Les plus directement menacés sont les riverains du golfe de Kabuno situé dans la zone de Sake, au sud de Goma, juste à côté du lac Kivu. Les précédentes recherches s’étaient concentrées sur le lac et non sur ses golfes.Les eaux du golfe de Kabuno contiennent une forte teneur de gaz carbonique. L’équipe de scientifiques, conduite par le professeur français Michel Halbwachs de l’Université de Savoie, estime le volume de ce gaz à près de 3 kilomètres cubes dissous dans les eaux du golfe. En outre, ce gaz se trouve seulement à 12 mètres de profondeur.
Les scientifiques estiment que cette teneur constitue un danger latent pour les populations riveraines. Car en cas d’explosion, expliquent-ils, un nuage de gaz carbonique se propagerait à la surface, asphyxiant toute vie humaine aux alentours.
Ils estiment ainsi que les villes de Goma et de Bukavu en RDC, Gisenyi et Cyangungu au Rwanda et voire Bujumbura au Burundi seraient touchées par la propagation de ce gaz carbonique. Pour éviter cette explosion de gaz, qui peut subvenir à tout moment, soutiennent les chercheurs, il faut procéder au dégazage du golfe de Kabuno. C'est-à-dire mettre sur pied un procédé scientifique qui fait s’échapper le gaz carbonique et réduire ainsi sa teneur et sa nocivité.

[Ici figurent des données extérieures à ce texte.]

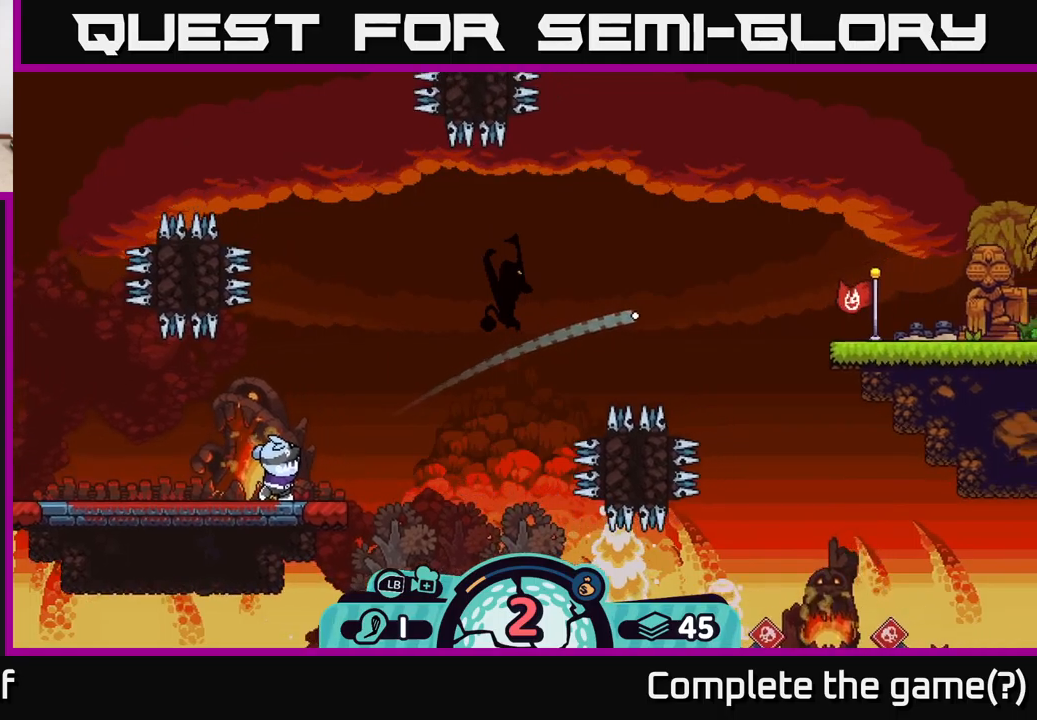
Gameplay with a controller (Xbox layout); each line is a JSON object with the inputs held at the frame after it. "events" lists button and stick changes between this image and that frame as [ms after this image, input, new state], when the widget could be followed in between. Not read: L3 R3.
{"buttons": [], "left_stick": "right", "right_stick": "center", "events": [[317, "A", "down"], [450, "A", "up"]]}
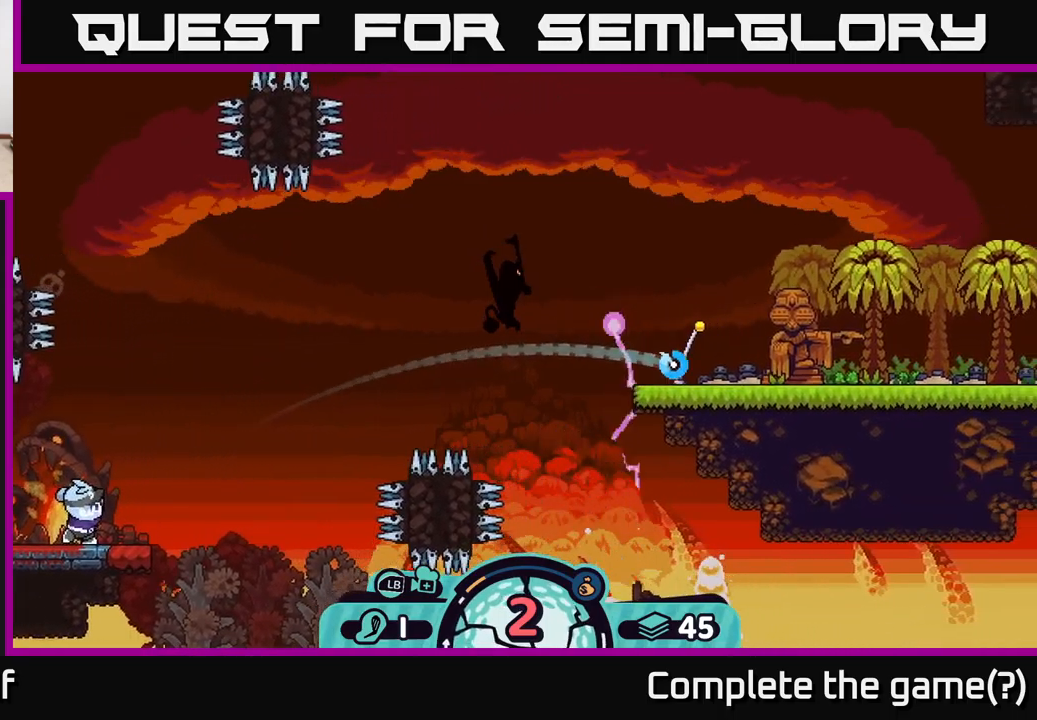
{"buttons": [], "left_stick": "right", "right_stick": "center", "events": []}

Cette opération nécessite 3 millions d’euros. Pour sauver ces millions de vies humaines, le ministre de l’environnement, José Endundo, a annoncé que la Banque Mondiale vient d’allouer 3 millions Usd à ce projet.

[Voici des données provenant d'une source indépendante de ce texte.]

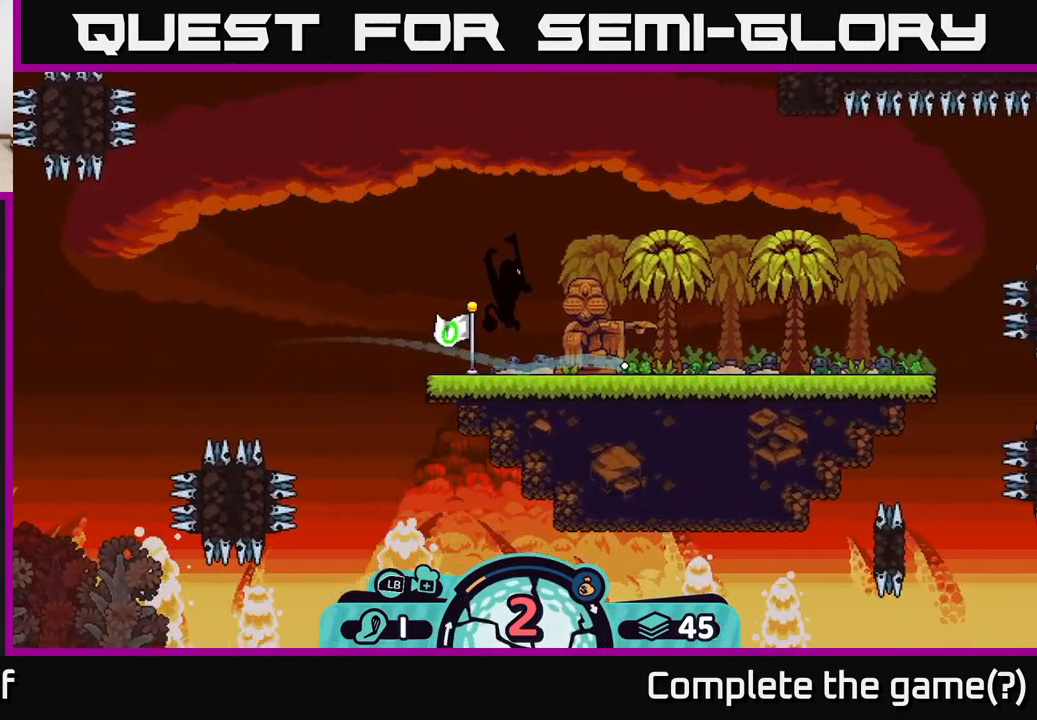
{"buttons": [], "left_stick": "right", "right_stick": "center", "events": []}
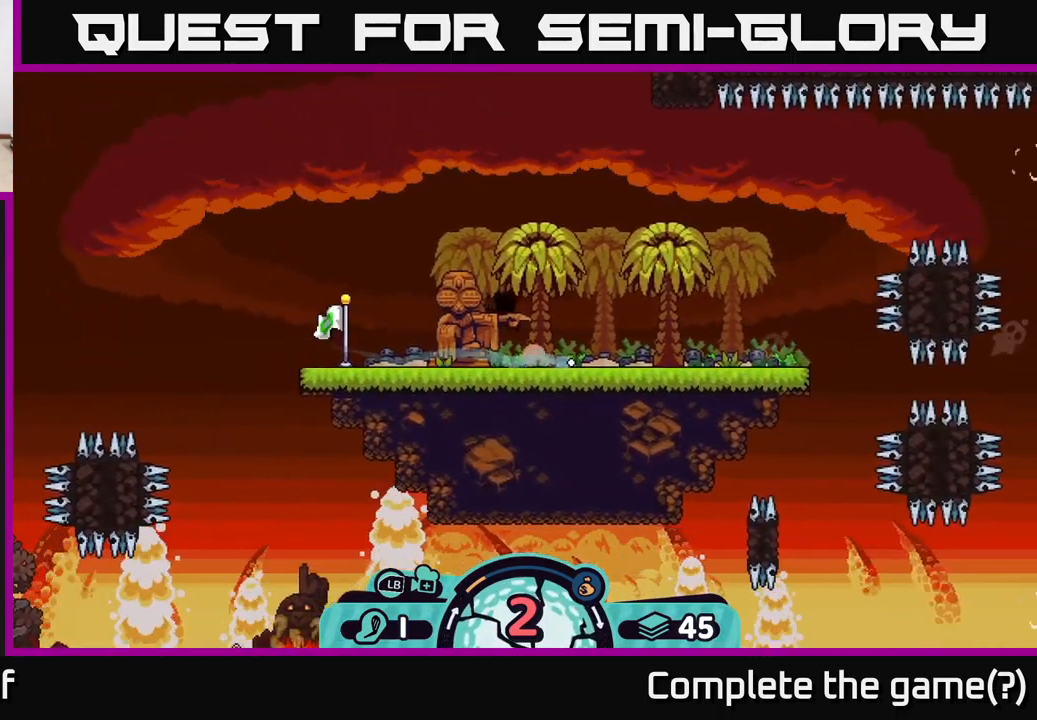
{"buttons": [], "left_stick": "center", "right_stick": "center", "events": [[483, "left_stick", "center"]]}
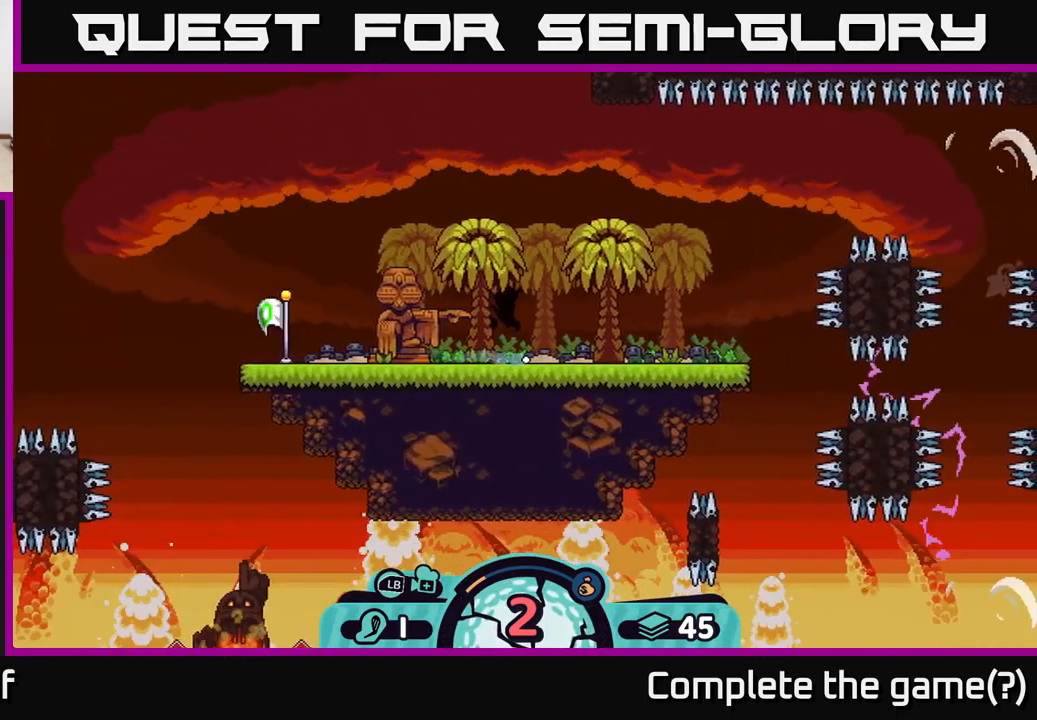
{"buttons": [], "left_stick": "center", "right_stick": "center", "events": [[200, "right_stick", "right"], [483, "right_stick", "center"]]}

Récemment une autre étude d’experts suisses avait affirmé que l’exploitation du gaz méthane du lac Kivu pourrait provoquer l’évasion du gaz carbonique qui est en grande quantité dans les profondeur du lac, ce qui causerait l’asphyxie des milliers sinon des million des riverains du lac Kivu.
Le gouvernement rwandais a réfutée cette thèse des experts suisses en affirmant que l’extraction du gaz méthane retarderait l’évasion (ou l’explosion) du gaz carbonique dont regorge le lac Kivu.